What is being asked:
Below are records. Copy every line with "SilkS" in it.

--

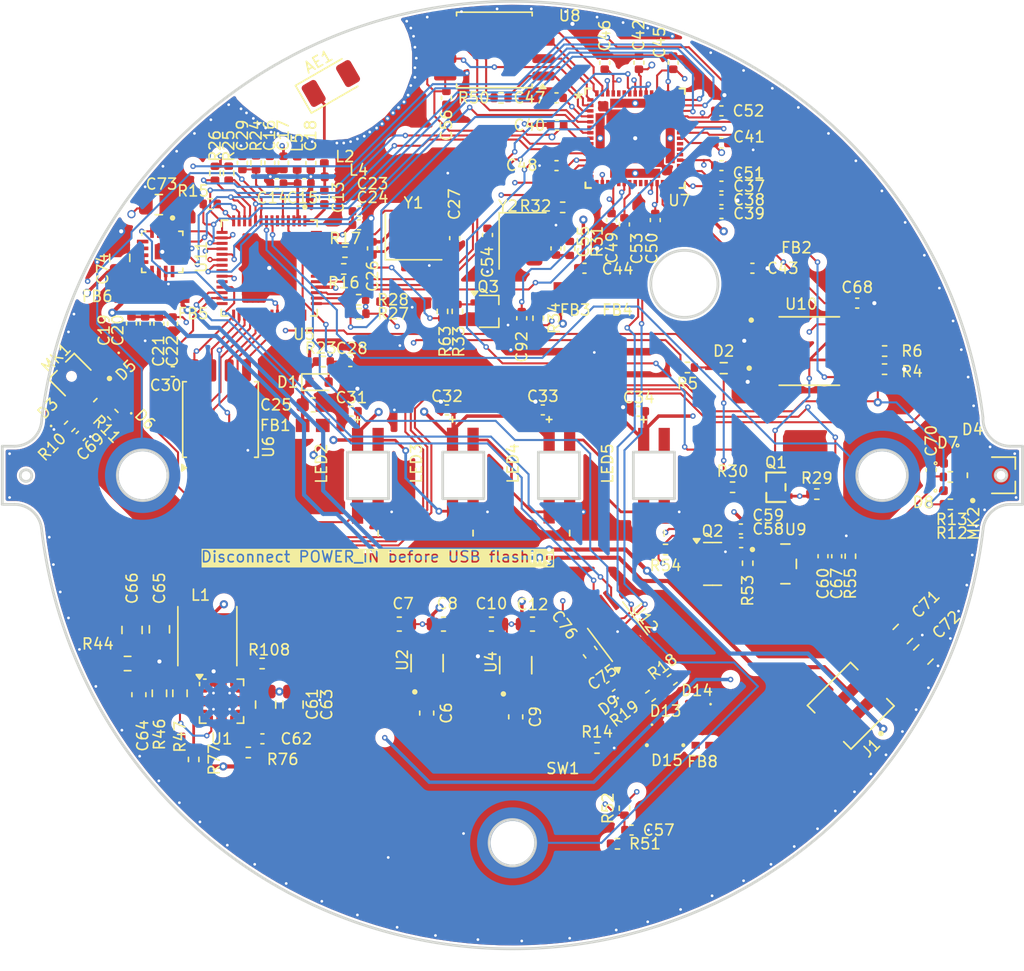
<source format=kicad_pcb>
(kicad_pcb
	(version 20241229)
	(generator "pcbnew")
	(generator_version "9.0")
	(general
		(thickness 1.6)
		(legacy_teardrops no)
	)
	(paper "A4")
	(title_block
		(title "Drop in replacement PCB for Nest mini v2")
		(rev "v1")
		(company "by iMike78 (inpired by Onju voice and HA VPE)")
	)
	(layers
		(0 "F.Cu" signal)
		(4 "In1.Cu" power)
		(6 "In2.Cu" power)
		(2 "B.Cu" signal)
		(9 "F.Adhes" user "F.Adhesive")
		(11 "B.Adhes" user "B.Adhesive")
		(13 "F.Paste" user)
		(15 "B.Paste" user)
		(5 "F.SilkS" user "F.Silkscreen")
		(7 "B.SilkS" user "B.Silkscreen")
		(1 "F.Mask" user)
		(3 "B.Mask" user)
		(17 "Dwgs.User" user "User.Drawings")
		(19 "Cmts.User" user "User.Comments")
		(21 "Eco1.User" user "User.Eco1")
		(23 "Eco2.User" user "User.Eco2")
		(25 "Edge.Cuts" user)
		(27 "Margin" user)
		(31 "F.CrtYd" user "F.Courtyard")
		(29 "B.CrtYd" user "B.Courtyard")
		(35 "F.Fab" user)
		(33 "B.Fab" user)
		(39 "User.1" user)
		(41 "User.2" user)
		(43 "User.3" user)
		(45 "User.4" user)
	)
	(setup
		(stackup
			(layer "F.SilkS"
				(type "Top Silk Screen")
			)
			(layer "F.Paste"
				(type "Top Solder Paste")
			)
			(layer "F.Mask"
				(type "Top Solder Mask")
				(thickness 0.01)
			)
			(layer "F.Cu"
				(type "copper")
				(thickness 0.035)
			)
			(layer "dielectric 1"
				(type "prepreg")
				(thickness 0.1)
				(material "FR4")
				(epsilon_r 4.5)
				(loss_tangent 0.02)
			)
			(layer "In1.Cu"
				(type "copper")
				(thickness 0.035)
			)
			(layer "dielectric 2"
				(type "core")
				(thickness 1.24)
				(material "FR4")
				(epsilon_r 4.5)
				(loss_tangent 0.02)
			)
			(layer "In2.Cu"
				(type "copper")
				(thickness 0.035)
			)
			(layer "dielectric 3"
				(type "prepreg")
				(thickness 0.1)
				(material "FR4")
				(epsilon_r 4.5)
				(loss_tangent 0.02)
			)
			(layer "B.Cu"
				(type "copper")
				(thickness 0.035)
			)
			(layer "B.Mask"
				(type "Bottom Solder Mask")
				(thickness 0.01)
			)
			(layer "B.Paste"
				(type "Bottom Solder Paste")
			)
			(layer "B.SilkS"
				(type "Bottom Silk Screen")
			)
			(copper_finish "None")
			(dielectric_constraints no)
		)
		(pad_to_mask_clearance 0.03)
		(allow_soldermask_bridges_in_footprints yes)
		(tenting front back)
		(pcbplotparams
			(layerselection 0x00000000_00000000_55555555_5755f5ff)
			(plot_on_all_layers_selection 0x00000000_00000000_00000000_00000000)
			(disableapertmacros no)
			(usegerberextensions yes)
			(usegerberattributes yes)
			(usegerberadvancedattributes yes)
			(creategerberjobfile yes)
			(dashed_line_dash_ratio 12.000000)
			(dashed_line_gap_ratio 3.000000)
			(svgprecision 4)
			(plotframeref no)
			(mode 1)
			(useauxorigin no)
			(hpglpennumber 1)
			(hpglpenspeed 20)
			(hpglpendiameter 15.000000)
			(pdf_front_fp_property_popups yes)
			(pdf_back_fp_property_popups yes)
			(pdf_metadata yes)
			(pdf_single_document no)
			(dxfpolygonmode yes)
			(dxfimperialunits yes)
			(dxfusepcbnewfont yes)
			(psnegative no)
			(psa4output no)
			(plot_black_and_white yes)
			(sketchpadsonfab no)
			(plotpadnumbers no)
			(hidednponfab no)
			(sketchdnponfab yes)
			(crossoutdnponfab yes)
			(subtractmaskfromsilk no)
			(outputformat 1)
			(mirror no)
			(drillshape 0)
			(scaleselection 1)
			(outputdirectory "./GERBER")
		)
	)
	(net 0 "")
	(net 1 "GND")
	(net 2 "Net-(D15-A2)")
	(net 3 "Net-(U1-EN)")
	(net 4 "+5V")
	(net 5 "Net-(C64-Pad1)")
	(net 6 "Net-(U1-PG)")
	(net 7 "Net-(U1-FB)")
	(net 8 "+3V3")
	(net 9 "Net-(L1-Pad1)")
	(net 10 "Net-(U1-SS{slash}TR)")
	(net 11 "unconnected-(U1-FSW-Pad7)")
	(net 12 "MUTE_ON")
	(net 13 "Net-(U1-DEF)")
	(net 14 "unconnected-(U5-GPIO33-Pad38)")
	(net 15 "unconnected-(U5-GPIO34-Pad39)")
	(net 16 "+1V8")
	(net 17 "+0V9")
	(net 18 "Net-(AE1-Pad1)")
	(net 19 "Net-(C13-Pad1)")
	(net 20 "Net-(U5-LNA_IN)")
	(net 21 "Net-(C14-Pad1)")
	(net 22 "ESP_3V3")
	(net 23 "Net-(C26-Pad2)")
	(net 24 "Net-(U5-XTAL_P)")
	(net 25 "ESP_RST")
	(net 26 "ESP_BOOT")
	(net 27 "I2S_LRCK")
	(net 28 "I2S_BCLK")
	(net 29 "I2S_MCLK")
	(net 30 "I2S_DIN_SEC")
	(net 31 "I2S_DIN_ESP")
	(net 32 "I2S2_MCLK")
	(net 33 "I2S2_BCLK")
	(net 34 "unconnected-(U5-GPIO35-Pad40)")
	(net 35 "I2S2_LRCLK")
	(net 36 "Net-(U5-U0TXD)")
	(net 37 "ESP_TX0")
	(net 38 "Net-(U5-XTAL_N)")
	(net 39 "unconnected-(U5-SPICS1-Pad28)")
	(net 40 "/ESP32-S3R8/SPI_HD")
	(net 41 "/ESP32-S3R8/SPI_WP")
	(net 42 "unconnected-(U5-GPIO36-Pad41)")
	(net 43 "/ESP32-S3R8/SPI_CLK")
	(net 44 "/ESP32-S3R8/SPI_Q")
	(net 45 "/ESP32-S3R8/SPI_D")
	(net 46 "I2C_SDA")
	(net 47 "I2C_SCL")
	(net 48 "I2C2_SDA")
	(net 49 "unconnected-(U5-GPIO37-Pad42)")
	(net 50 "I2C2_SCL")
	(net 51 "I2S2_DATA")
	(net 52 "ESP_USB_P")
	(net 53 "ESP_MUTE_DET")
	(net 54 "ESP_RX0")
	(net 55 "/ESP32-S3R8/TOUCH_C")
	(net 56 "/ESP32-S3R8/SPI_CS0")
	(net 57 "AUDIO_PA_EN")
	(net 58 "unconnected-(U5-GPIO1-Pad6)")
	(net 59 "ESP_IO48")
	(net 60 "ECO_B")
	(net 61 "unconnected-(U5-GPIO46-Pad52)")
	(net 62 "ESP_IO41")
	(net 63 "ESP_WS2812")
	(net 64 "ECO_A")
	(net 65 "/ESP32-S3R8/TOUCH_L")
	(net 66 "ESP_USB_N")
	(net 67 "/ESP32-S3R8/TOUCH_R")
	(net 68 "ESP_IO40")
	(net 69 "ESP_IO42")
	(net 70 "Net-(LED2-DOUT)")
	(net 71 "Net-(LED3-DOUT)")
	(net 72 "Net-(LED4-DOUT)")
	(net 73 "VDD")
	(net 74 "Net-(U7-PLL_AVDD)")
	(net 75 "VBUS")
	(net 76 "/XMOS/VBUS_DETEC")
	(net 77 "Net-(U7-XOUT)")
	(net 78 "Net-(C55-Pad1)")
	(net 79 "VDDIO")
	(net 80 "Net-(U7-XIN)")
	(net 81 "RST_DAC")
	(net 82 "/XMOS/MIC_CLK")
	(net 83 "unconnected-(U7-X1D18-Pad36)")
	(net 84 "unconnected-(U7-X1D19-Pad37)")
	(net 85 "unconnected-(U7-X0D42-Pad48)")
	(net 86 "unconnected-(U7-X0D41-Pad50)")
	(net 87 "/XMOS/QSPI_D1")
	(net 88 "unconnected-(U7-NC-Pad25)")
	(net 89 "/XMOS/RST_N")
	(net 90 "/XMOS/QSPI_D2")
	(net 91 "/XMOS/XOD31")
	(net 92 "/XMOS/XMOS_MUTE_DET")
	(net 93 "/XMOS/TCK")
	(net 94 "/XMOS/QSPI_CLK")
	(net 95 "/XMOS/TDI")
	(net 96 "/XMOS/TMS")
	(net 97 "/XMOS/TDO")
	(net 98 "/XMOS/QSPI_CS_N")
	(net 99 "XMOS_USB_N")
	(net 100 "/XMOS/QSPI_D0")
	(net 101 "unconnected-(U7-X1D17-Pad35)")
	(net 102 "unconnected-(U7-X1D16-Pad33)")
	(net 103 "XMOS_USB_P")
	(net 104 "/XMOS/QSPI_D3")
	(net 105 "/XMOS/MIC_DATA")
	(net 106 "VDD_MIC")
	(net 107 "MUTE")
	(net 108 "Net-(Q2-B)")
	(net 109 "Net-(Q2-C)")
	(net 110 "unconnected-(U9-NC-Pad4)")
	(net 111 "Net-(U10-2Y)")
	(net 112 "/XMOS/MIC_DATA_M")
	(net 113 "/XMOS/MIC_CLK_M")
	(net 114 "Net-(U10-4Y)")
	(net 115 "unconnected-(U10-1Y-Pad3)")
	(net 116 "Net-(D5-A2)")
	(net 117 "Net-(D6-A2)")
	(net 118 "Net-(D7-A2)")
	(net 119 "Net-(D8-A2)")
	(net 120 "Net-(C71-Pad1)")
	(net 121 "Net-(C72-Pad1)")
	(net 122 "Net-(U11-OUTN)")
	(net 123 "Net-(U11-OUTP)")
	(net 124 "unconnected-(U11-GAIN_SLOT-Pad2)")
	(net 125 "/Power/USB_SEL")
	(net 126 "/Power/USB_D_P")
	(net 127 "/Power/USB_D_N")
	(net 128 "/Power/USB_IN_D_N")
	(net 129 "/Power/USB_IN_D_P")
	(net 130 "unconnected-(U7-X0D00-Pad6)")
	(net 131 "Net-(Q3-G)")
	(net 132 "XU316_RST")
	(net 133 "unconnected-(LED5-DOUT-Pad2)")
	(footprint "Resistor_SMD:R_0603_1608Metric" (layer "F.Cu") (at 107.7175 102.83))
	(footprint "Diode_SMD:D_0402_1005Metric" (layer "F.Cu") (at 106.3 80.9 -135))
	(footprint "Resistor_SMD:R_0402_1005Metric" (layer "F.Cu") (at 147 94.5 180))
	(footprint "Capacitor_SMD:C_0402_1005Metric" (layer "F.Cu") (at 111 78 -90))
	(footprint "Onju:BLM18PG121SN1D" (layer "F.Cu") (at 108 76 180))
	(footprint "Capacitor_SMD:C_0402_1005Metric" (layer "F.Cu") (at 110 78 -90))
	(footprint "Capacitor_SMD:C_0805_2012Metric" (layer "F.Cu") (at 107.14044 73.192955 90))
	(footprint "Package_SO:SOIC-8_5.3x5.3mm_P1.27mm" (layer "F.Cu") (at 134.5 58 180))
	(footprint "Capacitor_SMD:C_0402_1005Metric" (layer "F.Cu") (at 151.080362 66.450999))
	(footprint "Capacitor_SMD:C_0402_1005Metric" (layer "F.Cu") (at 109 77.98 -90))
	(footprint "Package_DFN_QFN:VQFN-16-1EP_3x3mm_P0.5mm_EP1.68x1.68mm_ThermalVias" (layer "F.Cu") (at 114.58 105.58))
	(footprint "Capacitor_SMD:C_0402_1005Metric" (layer "F.Cu") (at 124.620362 69.790999 180))
	(footprint "Capacitor_SMD:C_0402_1005Metric" (layer "F.Cu") (at 147.560362 58.930999 90))
	(footprint "Onju:SK6812MINI-E" (layer "F.Cu") (at 125.262358 89.113546 90))
	(footprint "Resistor_SMD:R_0402_1005Metric" (layer "F.Cu") (at 160.5 94.99 90))
	(footprint "Crystal:Crystal_SMD_3225-4Pin_3.2x2.5mm" (layer "F.Cu") (at 128.600362 71.620999))
	(footprint "Diode_SMD:D_0402_1005Metric" (layer "F.Cu") (at 167.815 88.2))
	(footprint "Diode_SMD:D_0402_1005Metric" (layer "F.Cu") (at 167.8 90.2))
	(footprint "Capacitor_SMD:C_0402_1005Metric" (layer "F.Cu") (at 134 71.52 -90))
	(footprint "Capacitor_SMD:C_0402_1005Metric" (layer "F.Cu") (at 144.52 115))
	(footprint "Resistor_SMD:R_0402_1005Metric" (layer "F.Cu") (at 112.5425 109.84 90))
	(footprint "Onju:BLM18PG121SN1D" (layer "F.Cu") (at 140.060362 75.450999))
	(footprint "Onju:CHS-01TA" (layer "F.Cu") (at 139.5 106))
	(footprint "Resistor_SMD:R_0402_1005Metric" (layer "F.Cu") (at 114.100362 67.01 -90))
	(footprint "Capacitor_SMD:C_0402_1005Metric" (layer "F.Cu") (at 139.080362 63.5 180))
	(footprint "Capacitor_SMD:C_0402_1005Metric" (layer "F.Cu") (at 145.060362 58.930999 90))
	(footprint "Capacitor_SMD:C_0805_2012Metric" (layer "F.Cu") (at 108.0425 100.38 -90))
	(footprint "Capacitor_SMD:C_0603_1608Metric" (layer "F.Cu") (at 136.060362 106.725999 -90))
	(footprint "Capacitor_SMD:C_0603_1608Metric" (layer "F.Cu") (at 121.275 83.930999))
	(footprint "Capacitor_SMD:C_0402_1005Metric" (layer "F.Cu") (at 151.080362 68.950999))
	(footprint "Resistor_SMD:R_0402_1005Metric" (layer "F.Cu") (at 123.590362 72.770999 180))
	(footprint "Onju:SOT65P210X110-5N" (layer "F.Cu") (at 129.590362 102.800999 90))
	(footprint "Onju:DIOM168X70N" (layer "F.Cu") (at 151.25 81.25 180))
	(footprint "Inductor_SMD:L_0402_1005Metric" (layer "F.Cu") (at 122.600362 67.270999 180))
	(footprint "Onju:TLV73333PDBVR" (layer "F.Cu") (at 155.755 95.55))
	(footprint "Onju:TPD1E05U06DPYR" (layer "F.Cu") (at 147.0375 108.8))
	(footprint "Resistor_SMD:R_0402_1005Metric" (layer "F.Cu") (at 137.7 77.6 -90))
	(footprint "Diode_SMD:D_0402_1005Metric"
		(layer "F.Cu")
		(uuid "39e51daf-ef25-4426-beab-303d879ff8af")
		(at 149.2 105.8 180)
		(descr "Diode SMD 0402 (1005 Metric), square (rectangular) end terminal, IPC-7351 nominal, (Body size source: http://www.tortai-tech.com/upload/download/2011102023233369053.pdf), generated with kicad-footprint-generator")
		(tags "diode")
		(property "Reference" "D14"
			(at -0.1 1 0)
			(layer "F.SilkS")
			(uuid "f5c2e193-3d01-419c-b830-8fb36bb31a25")
			(effects
				(font
					(size 0.8 0.8)
					(thickness 0.12)
				)
			)
		)
		(property "Value" "PESD0402V05"
			(at 0 1.17 0)
			(layer "F.Fab")
			(hide yes)
			(uuid "466707a0-a299-413f-b85c-4ea7804349b5")
			(effects
				(font
					(size 0.8 0.8)
					(thickness 0.12)
				)
			)
		)
		(property "Datasheet" ""
			(at 0 0 0)
			(layer "F.Fab")
			(hide yes)
			(uuid "f1ecf3b5-b152-408c-a724-5a96513a73e7")
			(effects
				(font
					(size 1.27 1.27)
					(thickness 0.15)
				)
			)
		)
		(property "Description" "PESD0402V05, 5V TVS, 0.3pF"
			(at 0 0 0)
			(layer "F.Fab")
			(hide yes)
			(uuid "264e7fb8-55cf-454d-872b-c60943a67541")
			(effects
				(font
					(size 1.27 1.27)
					(thickness 0.15)
				)
			)
		)
		(property "Function" "USB"
			(at 0 0 180)
			(unlocked yes)
			(layer "F.Fab")
			(hide yes)
			(uuid "a2ba1fff-ffa1-4c06-a9eb-14b3900ef623")
			(effects
				(font
					(size 1 1)
					(thickness 0.15)
				)
			)
		)
		(property ki_fp_filters "D*SOD?923*")
		(path "/1e1926d7-db4f-450f-be85-739e9691d6cf/2a6b59f1-50fb-44b8-967e-d65e1b260292")
		(sheetname "/Power/")
		(sheetfile "power_handling.kicad_sch")
		(attr smd)
		(fp_circle
			(center -1.09 0)
			(end -1.04 0)
			(stroke
				(width 0.1)
				(type solid)
			)
			(fill no)
			(layer "F.SilkS")
			(uuid "80e06e00-eddc-4763-8645-c910a7cca89a")
		)
		(fp_line
			(start 0.93 0.47)
			(end -0.93 0.47)
			(stroke
				(width 0.05)
				(type solid)
			)
			(layer "F.CrtYd")
			(uuid "a056f8cb-0696-4bce-8d3b-75ded42cbd40")
		)
		(fp_line
			(start 0.93 -0.47)
			(end 0.93 0.47)
			(stroke
				(width 0.05)
				(type soli
... [1601508 chars truncated]
</source>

--

Answer below:
		(5 "F.SilkS" user "F.Silkscreen")
		(7 "B.SilkS" user "B.Silkscreen")
			(layer "F.SilkS"
			(layer "B.SilkS"
			(layer "F.SilkS")
			(layer "F.SilkS")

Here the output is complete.